As the pressure P _{1 at the} beginning of welding increases, the contact area of the joint increases, which in turn results in a decrease in current density during welding. If sufficient energy is supplied, the range of proper welding condition is widened even if the pressure (P ₁ ) is increased, but if the pressure is too high, the degree of current density decreases with the increase of the contact area at the beginning of energization. This hinders high current density welding.

In addition, since the pressing characteristic of the electrode moving from the preliminary pressure P ₁ to the present pressure P ₁ greatly affects the crimping effect of the welded portion, a sufficiently high electrode pressing force reduces the mass of the electrode movable portion and reduces the frictional resistance of the moving portion. And a response speed of the pressing force.

Therefore, it is appropriate to maintain the ratio between the preliminary pressure P ₁ and the main pressure P ₂ at 0.5 to 0.8.

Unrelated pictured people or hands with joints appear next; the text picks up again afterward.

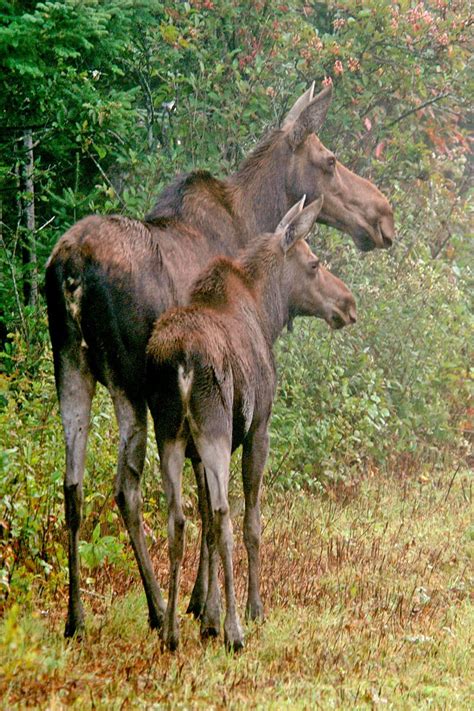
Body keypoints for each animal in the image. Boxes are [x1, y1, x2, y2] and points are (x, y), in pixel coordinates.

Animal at [146, 195, 358, 652]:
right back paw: (235, 630)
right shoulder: (258, 429)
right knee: (225, 515)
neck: (268, 314)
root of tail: (183, 360)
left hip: (168, 434)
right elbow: (251, 524)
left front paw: (204, 613)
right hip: (215, 428)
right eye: (313, 263)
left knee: (179, 519)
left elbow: (204, 525)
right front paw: (250, 609)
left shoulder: (193, 452)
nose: (348, 304)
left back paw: (171, 632)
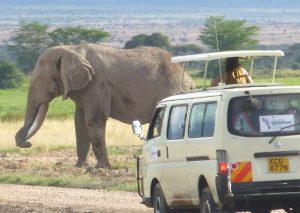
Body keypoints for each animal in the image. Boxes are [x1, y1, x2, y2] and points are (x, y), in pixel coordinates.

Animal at [15, 43, 193, 168]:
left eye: (42, 78)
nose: (28, 144)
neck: (70, 49)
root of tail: (190, 81)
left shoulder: (97, 84)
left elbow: (94, 120)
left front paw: (101, 168)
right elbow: (80, 122)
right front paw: (80, 167)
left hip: (170, 90)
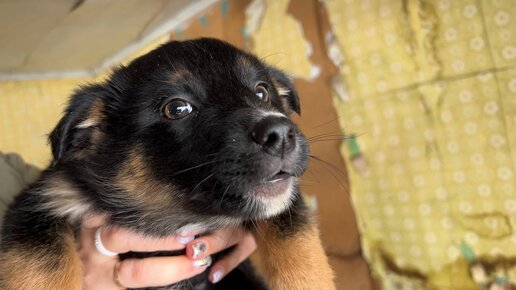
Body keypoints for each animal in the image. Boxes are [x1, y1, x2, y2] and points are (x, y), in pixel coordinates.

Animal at [0, 38, 334, 290]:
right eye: (177, 108)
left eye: (262, 92)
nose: (280, 135)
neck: (179, 218)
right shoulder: (47, 199)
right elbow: (41, 265)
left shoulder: (282, 201)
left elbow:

According to the process of the present invention, it is possible to manufacture a small container excellent in airtightness and mechanical strength because of improved material quality and integrity of the welded part, and in particular, it can be used in a storage container for a refrigerant, and productivity and manufacturing cost than the existing method. And it is possible to increase the resource recycling, and to actively cope with the design change to improve the performance when necessary due to the nature of the welding process.

Claims (5)

Forming a plate-shaped steel material to produce an upper body and a lower body symmetric with each other, the upper body is to form a continuous V-shaped projection on the outer circumferential surface welding line, and the upper and lower body in accordance with the shape of the container Method for producing a small container excellent in airtightness and mechanical strength, characterized in that the step consisting of welding and placing on the processed block-shaped electrode. The method of claim 1, wherein the welding step Applying a preliminary pressure to the electrode to such an extent that a slight deformation occurs at the proximal tip of the upper body; Applying a welding current to heat-melt the welding line when the upper and lower bodies are stably in contact with each other by the preliminary pressure; Pressing the molten portion by increasing the welding pressure from the preliminary pressure P ₁ to the main pressure P ₂ immediately before the solidification of the molten portion is completed at the end of the current holding time of the welding current; A method of manufacturing a small container excellent in airtightness and mechanical strength, characterized in that the step of stopping the energization of the welding current after a certain time after pressing the melted portion and releasing the main pressure after the welding line is completely cooled. The method according to claim 1 or 2, The plate-shaped steel material is a small container excellent in airtightness and mechanical strength, characterized in that the heat conductivity is 0.5 ~ 2.0mm high thermal conductivity. The method according to claim 1 or 2, The V-shaped protrusion of the upper body has a height of 70 to 110% of the base material system, the projection angle is 60 to 120 °, characterized in that the airtightness and mechanical strength excellent manufacturing method of a small container. The method of claim 2, The ratio of the preliminary pressure (P ₁ ) and the main pressure (P ₂ ) is 0.5 to 0.8 characterized in that the airtightness and mechanical strength excellent manufacturing method of a small container.